In two experiments with 280 participants in total, the researchers showed two separate groups of people a series of emotional images. Prior to this task, the participants were randomly assigned to a control or non-deceptive placebo group.
The non-deceptive placebo group members read about placebo effects and were asked to inhale a saline solution nasal spray. They were told that the nasal spray was a placebo that contained no active ingredients but would help reduce their negative feelings if they believed it would. The control group members also inhaled the same saline solution spray, but were told that the spray improved the clarity of the physiological readings the researchers were recording.
In the first experiment, participants in the non-deceptive placebo group self- reported less distress after viewing emotionally negative image compared to participants in the control group. In the second experiment, the researchers used electroencephalography to find that non-deceptive placebos reduced electrical brain activity reflecting how much distress someone feels.

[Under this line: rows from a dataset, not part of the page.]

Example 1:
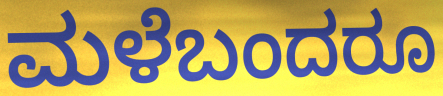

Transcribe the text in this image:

ಮಳೆಬಂದರೂ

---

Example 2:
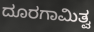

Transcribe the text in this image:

ದೂರಗಾಮಿತ್ವ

In particular, the researchers found the non-deceptive placebos “decreased an objective neural marker of emotional distress during the appraisal stages of emotional processing.”
The findings indicate that “placebos can still work even if you know you’re taking a placebo,” Guevarra told PsyPost. “But like their deceptive counterpart, they will not work on everything. Emotional distress seems to be a good context that is very responsive to non-deceptive placebos.”

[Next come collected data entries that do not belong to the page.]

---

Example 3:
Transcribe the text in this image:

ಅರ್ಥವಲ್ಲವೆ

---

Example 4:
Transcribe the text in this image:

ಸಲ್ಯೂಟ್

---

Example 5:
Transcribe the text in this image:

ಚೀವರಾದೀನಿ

“These findings provide initial support that non-deceptive placebos are not merely a product of response bias – telling the experimenter what they want to hear — but represent genuine psychobiological effects,” added Ethan Kross, a co-author of the study.

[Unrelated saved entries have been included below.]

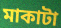
মাকাটা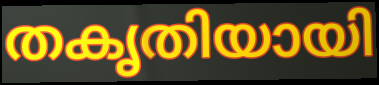
തകൃതിയായിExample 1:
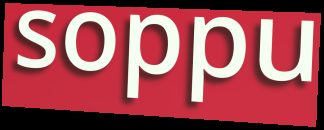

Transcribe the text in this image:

soppu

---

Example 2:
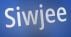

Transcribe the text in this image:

Siwjee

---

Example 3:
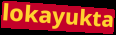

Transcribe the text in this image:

lokayukta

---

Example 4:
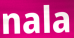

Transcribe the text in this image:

nala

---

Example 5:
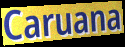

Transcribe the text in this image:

Caruana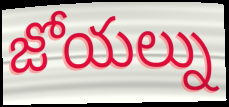
జోయల్నుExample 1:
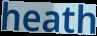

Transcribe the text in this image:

heath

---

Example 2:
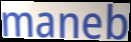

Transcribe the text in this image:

maneb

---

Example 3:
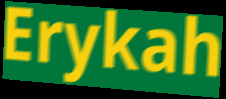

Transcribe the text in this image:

Erykah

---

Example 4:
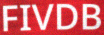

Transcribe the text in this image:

FIVDB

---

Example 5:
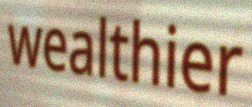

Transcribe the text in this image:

wealthier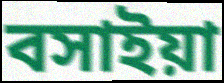
বসাইয়া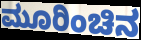
ಮೂರಿಂಚಿನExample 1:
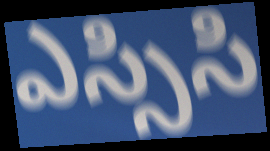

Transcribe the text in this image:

ఎస్సిసి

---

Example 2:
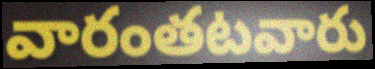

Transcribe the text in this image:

వారంతటవారు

The results are in line with some previous research, which has found preliminary evidence that non-deceptive placebos are associated with reductions in test anxiety and might help reduce the amount of opioid medication a person asks for.
The latter finding is “a tremendously consequential behavioral effect,” Guevarra explained. “We need to do large scale studies on how effective these interventions are for pain and emotional distress. It can help bring us closer to one day using it as an intervention.”
But scientists still have much to learn about non-deceptive placebos and their effects.
“How do dynamics between the person receiving the placebo and the person giving it influence the effect? What happens if you change the placebo object? We used a nasal spray. But what if it was a pill? Or what if it was something you don’t consume at all? How important is the ritual of consumption? How does this work outside of the lab? How effective is it in other distressing situations? These are just a few questions,” Guevarra said.
The study, “Placebos without deception reduce self-report and neural measures of emotional distress“, was authored by Darwin A. Guevarra, Jason S. Moser, Tor D. Wager, and Ethan Kross.